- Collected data
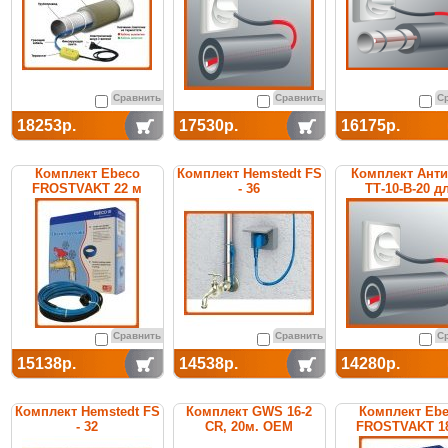
Сравнить
Сравнить
С
18253р.
17530р.
16175р.
Комплект Ebeco
Комплект Hemstedt FS
Комплект Ант
FROSTVAKT 22 м
- 36
ТТ-10-В-20 д
обогрева тр
Сравнить
Сравнить
С
15138р.
14538р.
14280р.
Комплект Hemstedt FS
Комплект GWS 16-2
Комплект Eb
- 32
CR, 20м. ОЕМ
FROSTVAKT 1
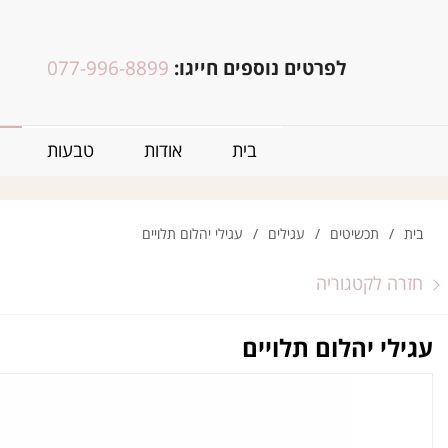
לפרטים נוספים חייגו:
077-996-8899
בית
אודות
טבעות
בית
/
תכשיטים
/
עגילים
/
עגילי יהלום תלויים
חזרה לקטגוריה
עגילי יהלום תלויים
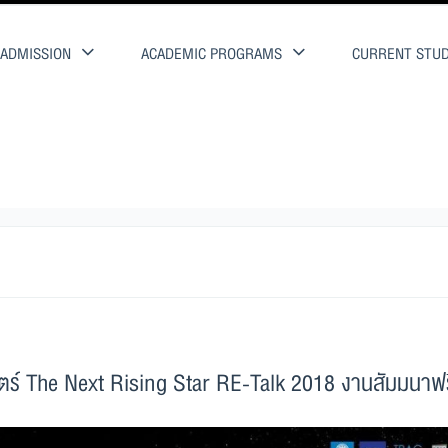
ADMISSION
ACADEMIC PROGRAMS
CURRENT STU
he Next Rising Star RE-Talk 2018 งานสัมมนาฟรี!!
์ The Next Rising Star RE-Talk 2018 งานสัมมนาฟร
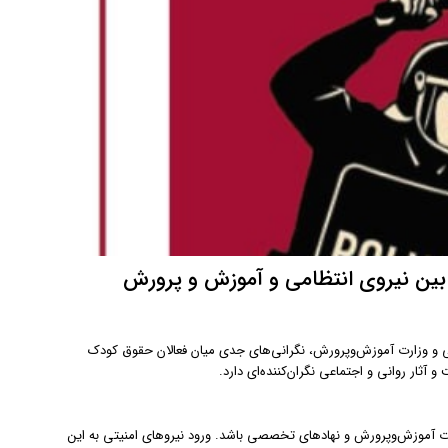
 بین نیروی انتظامی و آموزش و پرورش
می و وزارت آموزش‌و‌پرورش، نگرانی‌های جدی میان فعالان حقوق کودک
ثار روانی و اجتماعی نگران‌کننده‌ای دارد.
موزش باید تحت نظر وزارت آموزش‌و‌پرورش و نهادهای تخصصی باشد. ورود نیروهای امنیتی به این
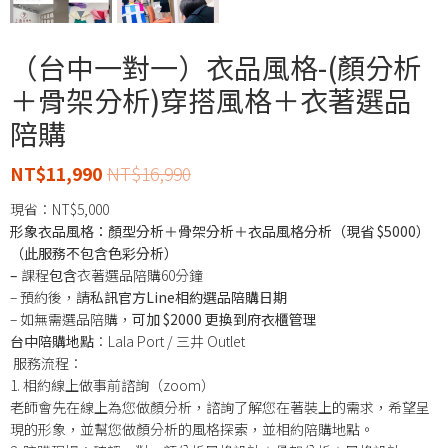
（台中一對一）衣品風格-(顏分析
＋骨架分析)穿搭風格＋衣著選品
陪購
NT$
11,990
NT$
16,990
現省：
NT$
5,000
形象衣品風格：顏型分析＋骨架分析＋衣品風格分析（現省 $5000）
（此服務不包含色彩分析）
–
課程
包含
衣著選品陪購60分鐘
– 預約後，請
私訊官方Line相約選品陪購日期
– 如無需選品陪購，
可加 $2000 更換到府衣櫃管理
台中陪購地點
：Lala Port / 三井 Outlet
服務流程：
1. 相約線上做事前諮詢（zoom）
老師會先在線上為您做顏分析，諮詢了解您在著裝上的需求，希望呈
現的形象，並幫您做顏分析的風格探索，並相約陪購地點。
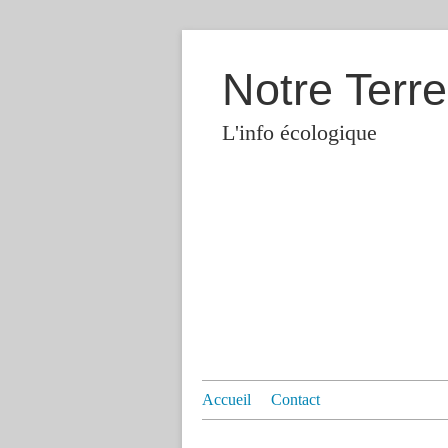
Notre Terre
L'info écologique
Accueil
Contact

- WHAT IS NEEDED
Hand back all the entries exactly, leaving out the pictures.

- YOUR RESPONSE
Сравнить
Сравнить
С
18253р.
17530р.
16175р.
Комплект Ebeco
Комплект Hemstedt FS
Комплект Ант
FROSTVAKT 22 м
- 36
ТТ-10-В-20 д
обогрева тр
Сравнить
Сравнить
С
15138р.
14538р.
14280р.
Комплект Hemstedt FS
Комплект GWS 16-2
Комплект Eb
- 32
CR, 20м. ОЕМ
FROSTVAKT 1
לפרטים נוספים חייגו:
077-996-8899
בית
אודות
טבעות
בית
/
תכשיטים
/
עגילים
/
עגילי יהלום תלויים
חזרה לקטגוריה
עגילי יהלום תלויים
ADMISSION
ACADEMIC PROGRAMS
CURRENT STU
he Next Rising Star RE-Talk 2018 งานสัมมนาฟรี!!
์ The Next Rising Star RE-Talk 2018 งานสัมมนาฟร
 بین نیروی انتظامی و آموزش و پرورش
می و وزارت آموزش‌و‌پرورش، نگرانی‌های جدی میان فعالان حقوق کودک
ثار روانی و اجتماعی نگران‌کننده‌ای دارد.
موزش باید تحت نظر وزارت آموزش‌و‌پرورش و نهادهای تخصصی باشد. ورود نیروهای امنیتی به این
（台中一對一）衣品風格-(顏分析
＋骨架分析)穿搭風格＋衣著選品
陪購
NT$
11,990
NT$
16,990
現省：
NT$
5,000
形象衣品風格：顏型分析＋骨架分析＋衣品風格分析（現省 $5000）
（此服務不包含色彩分析）
–
課程
包含
衣著選品陪購60分鐘
– 預約後，請
私訊官方Line相約選品陪購日期
– 如無需選品陪購，
可加 $2000 更換到府衣櫃管理
台中陪購地點
：Lala Port / 三井 Outlet
服務流程：
1. 相約線上做事前諮詢（zoom）
老師會先在線上為您做顏分析，諮詢了解您在著裝上的需求，希望呈
現的形象，並幫您做顏分析的風格探索，並相約陪購地點。
Notre Terre
L'info écologique
Accueil
Contact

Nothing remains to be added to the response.